BEGIN

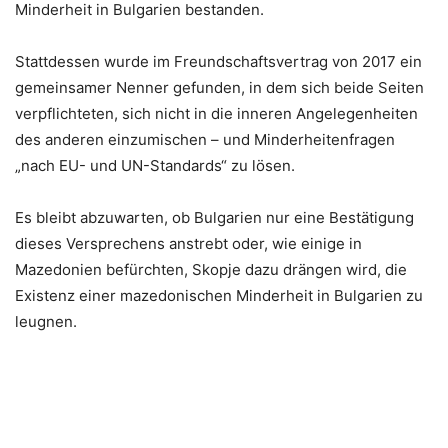
Minderheit in Bulgarien bestanden.
Stattdessen wurde im Freundschaftsvertrag von 2017 ein
gemeinsamer Nenner gefunden, in dem sich beide Seiten
verpflichteten, sich nicht in die inneren Angelegenheiten
des anderen einzumischen – und Minderheitenfragen
„nach EU- und UN-Standards“ zu lösen.
Es bleibt abzuwarten, ob Bulgarien nur eine Bestätigung
dieses Versprechens anstrebt oder, wie einige in
Mazedonien befürchten, Skopje dazu drängen wird, die
Existenz einer mazedonischen Minderheit in Bulgarien zu
leugnen.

END

Reproduce the text of the entries above verbatim, beginning with their first line and stopping after the line that contains "dieses Versprechens anstrebt". Omit the pictures from your output.

→ **Solution**:
Minderheit in Bulgarien bestanden.
Stattdessen wurde im Freundschaftsvertrag von 2017 ein
gemeinsamer Nenner gefunden, in dem sich beide Seiten
verpflichteten, sich nicht in die inneren Angelegenheiten
des anderen einzumischen – und Minderheitenfragen
„nach EU- und UN-Standards“ zu lösen.
Es bleibt abzuwarten, ob Bulgarien nur eine Bestätigung
dieses Versprechens anstrebt oder, wie einige in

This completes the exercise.